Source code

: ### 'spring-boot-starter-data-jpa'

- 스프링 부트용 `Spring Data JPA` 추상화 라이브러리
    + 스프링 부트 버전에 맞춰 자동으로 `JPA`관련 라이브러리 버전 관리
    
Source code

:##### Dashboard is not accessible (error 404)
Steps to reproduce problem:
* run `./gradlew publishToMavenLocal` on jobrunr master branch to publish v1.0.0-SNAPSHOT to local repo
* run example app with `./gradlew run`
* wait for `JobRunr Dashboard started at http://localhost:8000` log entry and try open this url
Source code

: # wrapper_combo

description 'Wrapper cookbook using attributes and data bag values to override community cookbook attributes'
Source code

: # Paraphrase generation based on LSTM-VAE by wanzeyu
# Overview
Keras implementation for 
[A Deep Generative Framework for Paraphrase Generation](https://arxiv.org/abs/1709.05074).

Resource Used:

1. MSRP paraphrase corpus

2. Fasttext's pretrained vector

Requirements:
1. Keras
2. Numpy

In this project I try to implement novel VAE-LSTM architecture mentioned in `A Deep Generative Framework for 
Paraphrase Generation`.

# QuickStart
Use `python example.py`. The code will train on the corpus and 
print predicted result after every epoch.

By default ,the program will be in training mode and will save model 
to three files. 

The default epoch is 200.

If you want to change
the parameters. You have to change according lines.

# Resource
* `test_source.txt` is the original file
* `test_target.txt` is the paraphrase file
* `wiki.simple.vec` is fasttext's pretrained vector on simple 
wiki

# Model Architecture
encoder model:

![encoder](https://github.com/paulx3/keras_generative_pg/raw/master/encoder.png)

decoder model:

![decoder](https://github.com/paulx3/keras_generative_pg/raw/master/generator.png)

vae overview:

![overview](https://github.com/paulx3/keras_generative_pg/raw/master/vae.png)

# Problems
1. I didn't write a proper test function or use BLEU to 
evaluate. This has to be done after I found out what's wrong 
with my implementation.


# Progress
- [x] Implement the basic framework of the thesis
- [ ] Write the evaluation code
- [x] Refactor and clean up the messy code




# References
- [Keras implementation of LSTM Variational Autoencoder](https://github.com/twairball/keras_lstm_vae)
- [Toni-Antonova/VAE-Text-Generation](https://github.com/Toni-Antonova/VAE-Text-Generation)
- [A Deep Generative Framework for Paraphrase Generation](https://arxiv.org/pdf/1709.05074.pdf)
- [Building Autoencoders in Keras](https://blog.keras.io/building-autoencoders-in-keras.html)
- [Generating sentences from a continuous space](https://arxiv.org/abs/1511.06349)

* [To-do item]: In the listing above, how many lines include the string "after"? Say only the number.

* [Exercise output]: 2